US and Nigeria: we killed the number two of Isis
Donald Trump and President Bola Tinubu claim the elimination of ISWAP leader Abu-Mainok. But violence is on the rise
from our correspondent Alberto Magnani
NAIROBI - The United States and Nigeria have claimed the killing of Islamic State leader Abu-Bilal Al-Manuki, also known as Abu-Mainok, in a 'precision' blitz launched near the Lake Chad basin: the border territory between Niger, Nigeria, Cameroon and Chad that is one of the armed groups' strongholds in the region. In a post on Truth, his social network, Trump identifies Abu-Mainok as 'Isis' number two globally' and stresses that his death has 'greatly diminished' the jihadist network's operational capabilities on an African and global scale.
Nigerian President Bola Tinubu confirmed the operation, praising it as an 'example of effective collaboration' between Washington and Abuja on the security emergency that pervades Africa's most populous country. The two governments strengthened their collaboration in December after a wave of US air force raids against 'terrorist targets' in northern Nigeria.
Since the beginning of the year, the United States has deployed a total contingent of 300 military personnel from its U.S. Africa Command (AFRICOM) division to 'train' local security forces in an attempt to stem an increasingly widespread terrorist expansion in the country. According to data from the Global terrorism index, an annual report by the Institute for economics and peace, Nigeria has seen the largest increase in terrorist casualties on a global scale: +46% between 2024 and 2025, with a jump from 513 to 780 in the space of a year.
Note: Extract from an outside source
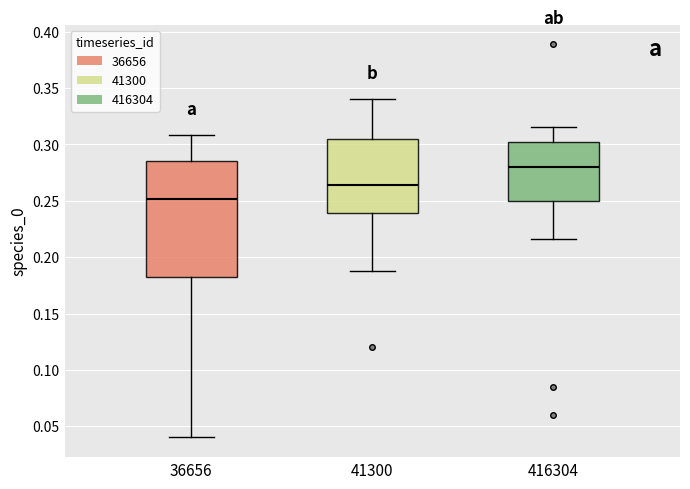

Which box's median line is the lowest?

36656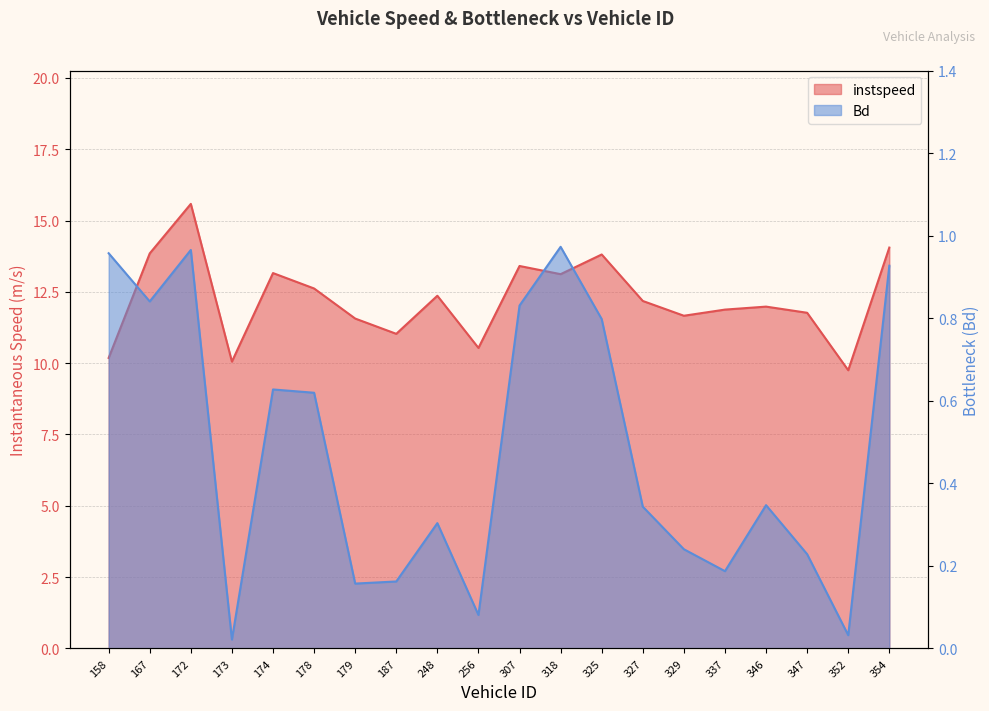

Reading left to right, extract all data points from this chart.

instspeed: 10.2	13.8	15.6	10.1	13.2	12.6	11.6	11.0	12.4	10.5	13.4	13.1	13.8	12.2	11.7	11.9	12.0	11.8	9.8	14.1
Bd: 1.0	0.8	1.0	0.0	0.6	0.6	0.2	0.2	0.3	0.1	0.8	1.0	0.8	0.3	0.2	0.2	0.3	0.2	0.0	0.9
The (eventual) success of the operation and the Nigerian abyss
Trump spoke of Abu-Mainok as a terrorist 'hiding in Africa', but his power and political ascendancy are rooted in his country of birth: Nigeria, one of the most alarming frontiers for the proliferation of armed groups affiliated with Islamist networks. Abu-Mainok, born in 1982, had been on the US State Department's list of 'designated terrorists' since 2023 and was one of the most influential leaders of the Islamic State in the West African province: the branch of Isis that has been operating in the region for a good decade and contends for territorial primacy with the Islamist nebula of Boko Haram. The two formations have experienced some collaboration, including the joint attack on 9 April on the Nigerian military base in Benisheikh. But they remain adversarial, weighing down and entangling the counter-offensive at the heart of Tinubu's agenda and his alliance with Trump.
In the immediate term, and if confirmed, the neutralisation of the Isis leader can only be 'a political success for President Tinubu', explains Taiwo Adebayo of the Institute for Security Studies. The problem, Adebayo adds, is that "terrorism is gaining a foothold in Nigeria" and overflowing into the "western border areas with Niger and Benin": one of the ramifications of the so-called spill-over effect, the contagion effect of terrorist violence also manifested in the expansion of armed groups in the Sahel towards the coast and ports of West Africa.